Interpretations and Uses of Data for Equity in Computing Education

Publication
Extended Abstracts of the 2021 ACM Conference on International Computing Education Research

My submission and poster for the ICER 2021 Doctoral Consortium provided an overview of the three main projects of my dissertation. Combined, these projects are design explorations of how stakeholders (students, teachers, curriculum designers) can interpret and use data to support equity-oriented goals.

Abstract:

Computing education’s booming enrollment exacerbates inclusion challenges ranging from tools that do not support diverse learners to instructors not being aware of unique challenges that students of minoritized groups face.
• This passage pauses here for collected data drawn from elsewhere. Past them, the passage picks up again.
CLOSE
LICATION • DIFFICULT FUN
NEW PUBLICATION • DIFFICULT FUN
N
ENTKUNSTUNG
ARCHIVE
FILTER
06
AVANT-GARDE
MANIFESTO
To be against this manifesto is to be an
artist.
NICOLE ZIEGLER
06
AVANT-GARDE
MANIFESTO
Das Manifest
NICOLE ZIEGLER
While data often perpetuates inequities in many contexts, it could also serve to support equity-related goals if properly contextualized. To understand how data could support equitable learning, I explore how affording information and agency supports students’ self-directed learning of Python programming, how contextualizing psychometric data on test bias with curriculum designers’ domain expertise could support equitable curriculum improvements, and how contextualizing student feedback with demographic information and peer perspectives could help instructors become aware of challenges that students from minoritized groups face while preserving student privacy and well-being. By studying how students, curriculum designers, and teachers interpreted and used data relating to experiences learning computing, I contribute techniques that contextualize equity-oriented interpretations and uses of data with stakeholders’ domain expertise.